I annotated data on older version of prodigy, adn now when I db-in that data and train it on newer version of prodigy, its giving me the following error during training:
(spacy221) C:\Users\BNV>python -m prodigy train ner newenglish en_core_web_lg --output D:\latest\modelss
Loaded model 'en_core_web_lg'
C:\Users\BNV\Envs\spacy221\lib\site-packages\prodigy\recipes\train.py:453: UserWarning: [W030] Some entities could not be aligned in the text "chalo hamaray ilawa koi tou balance ki baat kertay..." with entities "[(0, 5, 'IGNORE'), (6, 13, 'IGNORE'), (14, 19, 'IG...". Use spacy.gold.biluo_tags_from_offsets(nlp.make_doc(text), entities)
to check the alignment. Misaligned entities ('-') will be ignored during training.
biluo = biluo_tags_from_offsets(doc, offsets, missing=missing_tag)
C:\Users\BNV\Envs\spacy221\lib\site-packages\prodigy\recipes\train.py:453: UserWarning: [W030] Some entities could not be aligned in the text "haha..."tu mera hero" bhi tha:-P;-)" with entities "[(0, 4, 'IGNORE'), (7, 10, 'IGNORE'), (11, 15, 'IG...". Use spacy.gold.biluo_tags_from_offsets(nlp.make_doc(text), entities)
to check the alignment. Misaligned entities ('-') will be ignored during training.
biluo = biluo_tags_from_offsets(doc, offsets, missing=missing_tag)
C:\Users\BNV\Envs\spacy221\lib\site-packages\prodigy\recipes\train.py:453: UserWarning: [W030] Some entities could not be aligned in the text "Arsal:-Sab kOo apni jan bachane ka haq ga.Jiya :-T..." with entities "[(0, 5, 'PERSON'), (7, 10, 'IGNORE'), (11, 14, 'IG...". Use spacy.gold.biluo_tags_from_offsets(nlp.make_doc(text), entities)

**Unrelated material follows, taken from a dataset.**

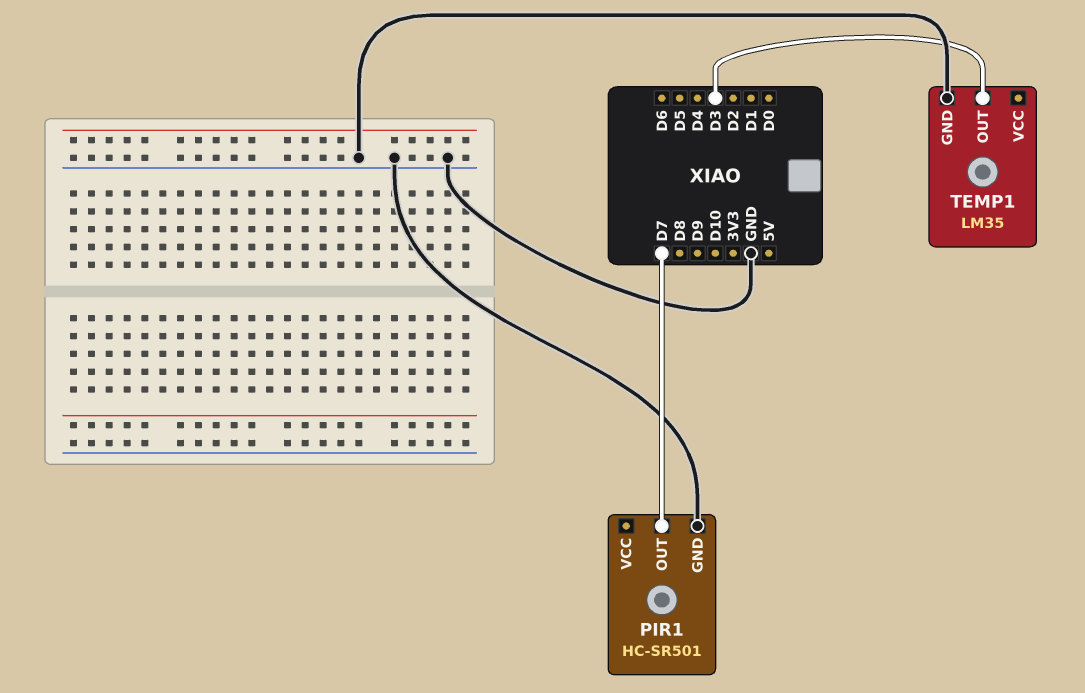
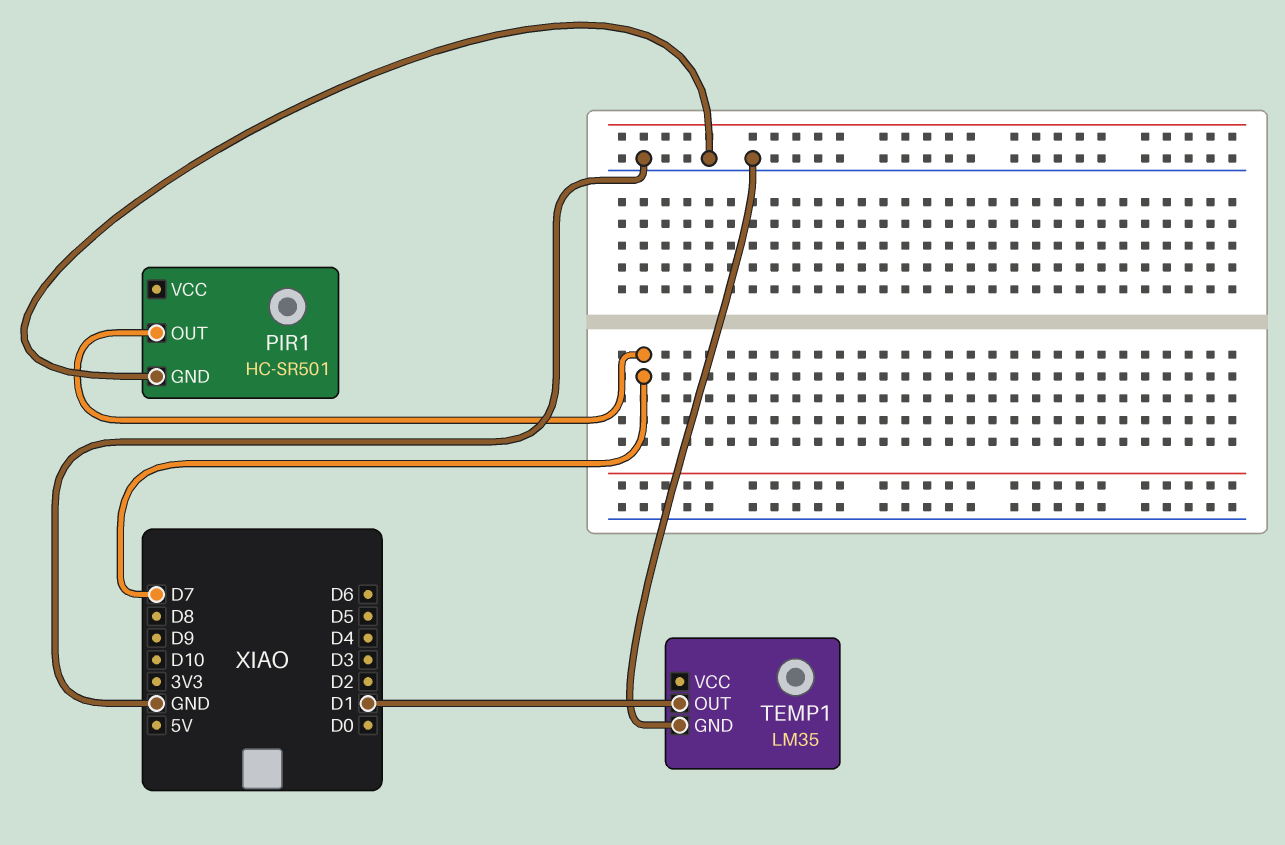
TEMP1 pin OUT: D3 -> D1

to check the alignment. Misaligned entities ('-') will be ignored during training.
biluo = biluo_tags_from_offsets(doc, offsets, missing=missing_tag)
Created and merged data for 20761 total examples
Using 16609 train / 4152 eval (split 20%)
Component: ner | Batch size: compounding | Dropout: 0.2 | Iterations: 10
Baseline accuracy: 0.665
=========================== Training the model ===========================
Loss Precision Recall F-Score
1: 74%|█████████████████████████████████████████████████████▏ | 12281/16609 [02:44<00:24, 177.92it/s]Traceback (most recent call last):
File "C:\Users\BNV\AppData\Local\Programs\Python\Python36\Lib\runpy.py", line 193, in _run_module_as_main
"main", mod_spec)
File "C:\Users\BNV\AppData\Local\Programs\Python\Python36\Lib\runpy.py", line 85, in run_code
exec(code, run_globals)
File "C:\Users\BNV\Envs\spacy221\lib\site-packages\prodigy_main.py", line 60, in
controller = recipe(args, use_plac=True)
File "cython_src\prodigy\core.pyx", line 300, in prodigy.core.recipe.recipe_decorator.recipe_proxy
File "C:\Users\BNV\Envs\spacy221\lib\site-packages\plac_core.py", line 328, in call
cmd, result = parser.consume(arglist)
File "C:\Users\BNV\Envs\spacy221\lib\site-packages\plac_core.py", line 207, in consume
return cmd, self.func((args + varargs + extraopts), **kwargs)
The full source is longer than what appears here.